Se quiser manter a linha espiritual, a pedida é conhecer a decoração em mármore rosa e marfim da Masjid Jamek, na Rua Jalan Tun Perak, uma das mesquitas mais antigas da cidade. Aproveite para ver o acervo do Islamic Arts Museum, cuja arquitetura já é motivo suficiente para uma visita.

ANOTE

COMO CHEGAR

SP-Kuala Lumpur-SP: US$ 3.370 na Air France (4003-9955); US$ 3.740 na TAM (4002-5700); US$ 5.100 na Lufthansa (0800- 776-6868); US$ 5.270 na Alitalia (4003-1888); US$ 5.270 na Iberia (00-11-3218-7130) e US$ 6.540 na TAP (0300-210-6060)

Do aeroporto ao centro da cidade, o táxi leva cerca de uma hora e custa, em média, 90 ringgits (R$ 45).
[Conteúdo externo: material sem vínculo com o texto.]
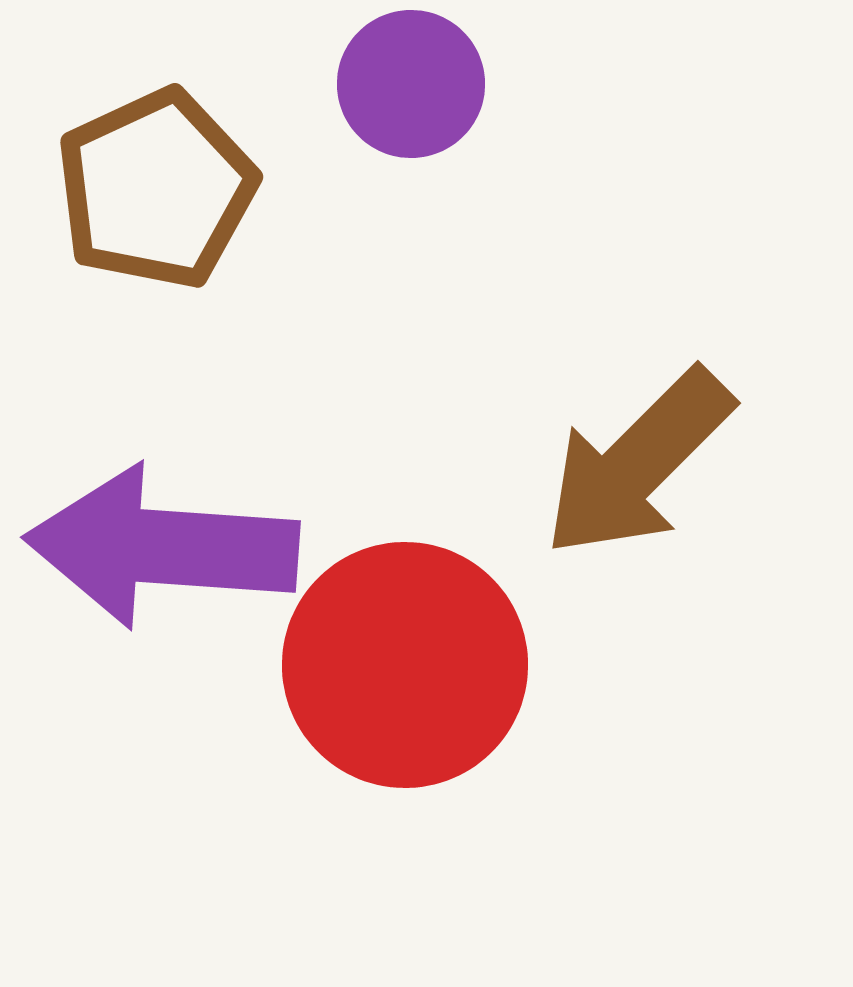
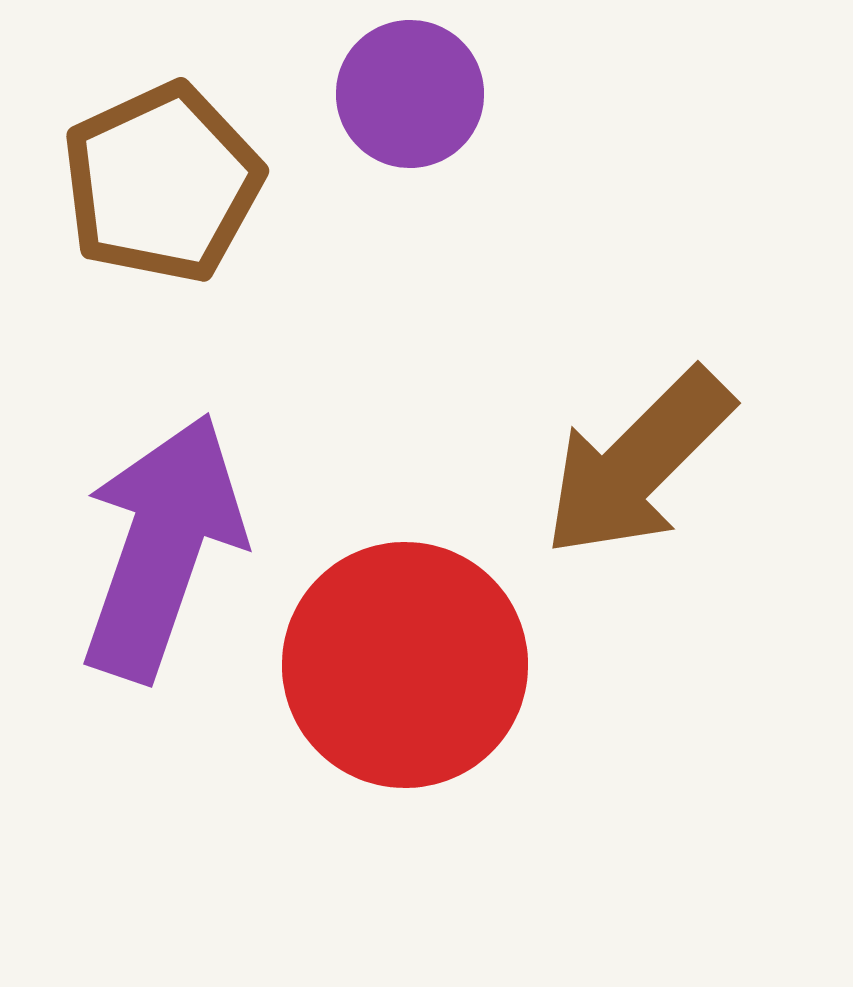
purple circle: moved 1 px left, 10 px down
brown pentagon: moved 6 px right, 6 px up
purple arrow: rotated 105 degrees clockwise
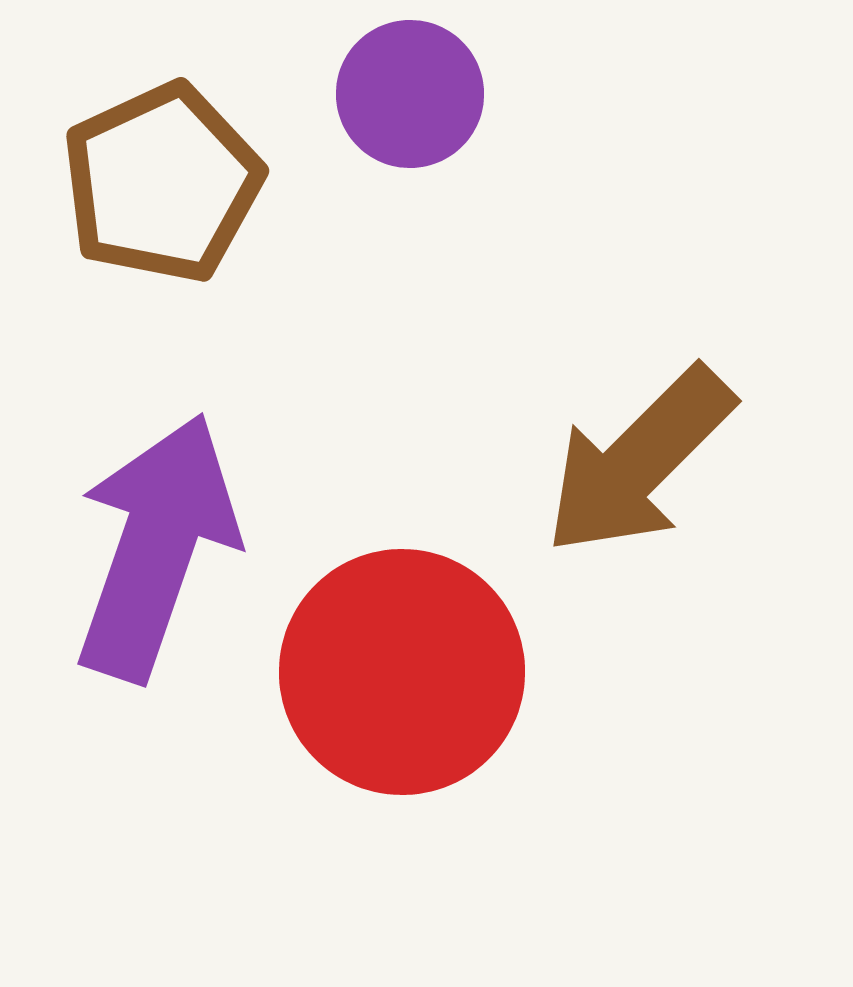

O trem expresso leva 30 minutos e custa 35 ringgits (R$ 18)

ONDE FICAR

Hotel Mandarim Oriental:

www.mandarinoriental.com /kualalumpur. Diárias a partir de 539 ringgits (R$ 272)

Hotel Equatorial: www.equatorial.com. Diárias desde

260 ringgits (R$ 131)

ONDE IR

Cloth & Clef: 30 Jalan Changkat Bukit Bintang;

Enak KL: Starhill Gallery, 181

Jalan Bukit Bintang;

www.enakkl.com

Islamic Arts Museum:

Jalan Lembah Perdana;

www.iamm.org.my

No Black Tie: 17 Jalan Mesui; www.noblacktie.com.my

Sky Bar do Traders Hotel: Kuala Lumpur City Centre Park;

www.skybar.com.my

Sungei Wang Plaza: Jalan Sultan Ismail; www.sungeiwang.com

Templo Sin Sze Ya: 14 Lebuh Pudu

Werner"s on Changkat: 50 Jalan Changkat Bukit Bintang; www.wernerskl.com

Yut Kee: 35 Jalan Dang Wangi

Zouk: 113 Jalan Ampang; www.zoukclub.com.my.